Cari Blog Ini

Syarh Al-Ushulus Sittah - Pondasi Keenam

الۡأَصۡلُ السَّادِسُ: رَدُّ الشُّبۡهَةِ الَّتِي وَضَعَهَا الشَّيۡطَانُ فِي تَرۡكِ الۡقُرۡآنِ وَالسُّنَّةِ وَاتِّبَاعِ الۡآرَاءِ وَالۡأَهۡوَاءِ الۡمُتَفَرِّقَةِ الۡمُخۡتَلِفَةِ، وَهِيَ أّنَّ الۡقُرۡآنَ وَالسُّنَّةَ لَا يَعۡرِفُهُمَا إِلَّا الۡمُجۡتَهِدُ الۡمُطۡلَقُ.
Pondasi keenam: membantah syubhat yang telah setan letakkan supaya orang-orang meninggalkan Al-Qur`an dan As-Sunnah dan supaya orang-orang mengikuti pendapat-pendapat dan hawa nafsu yang berbeda-beda dan bermacam-macam.

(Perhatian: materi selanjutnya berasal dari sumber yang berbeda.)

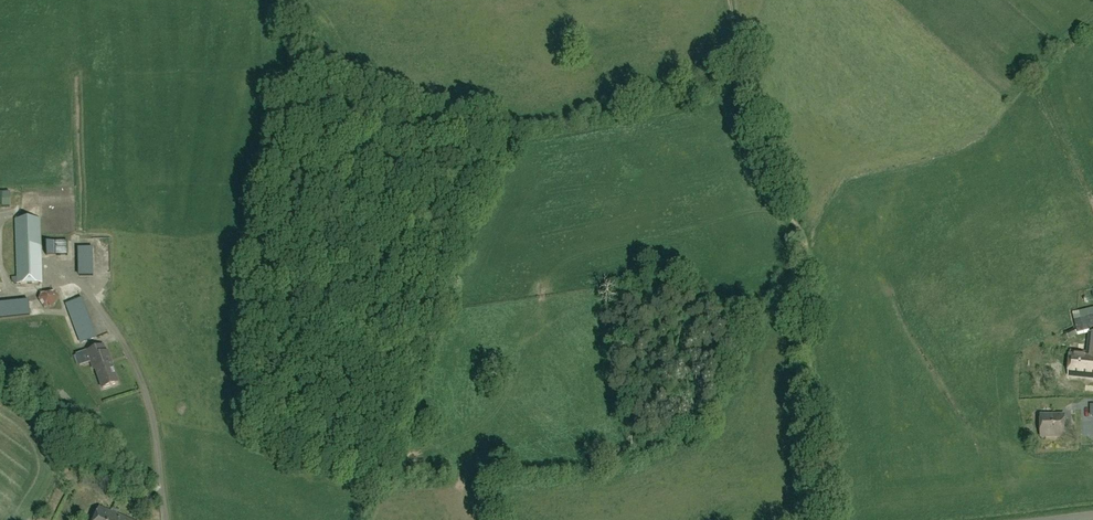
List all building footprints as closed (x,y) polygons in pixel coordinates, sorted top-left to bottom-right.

Syubhat itu adalah bahwa Al-Qur`an dan As-Sunnah tidak diketahui kecuali oleh mujtahid mutlak.[1]
وَالۡمُجۡتَهِدُ هُوَ الۡمَوۡصُوفُ بِكَذَا وَكَذَا أَوۡصَافًا لَعَلَّهَا لَا تُوجَدُ تَامَّةً فِي أَبِي بَكۡرٍ وَعُمَرَ.
Dan mujtahid itu disifati dengan begini dan begini, yaitu dengan sifat-sifat yang bisa jadi tidak dapat dijumpai secara sempurna pada Abu Bakr dan ‘Umar sekalipun.[2]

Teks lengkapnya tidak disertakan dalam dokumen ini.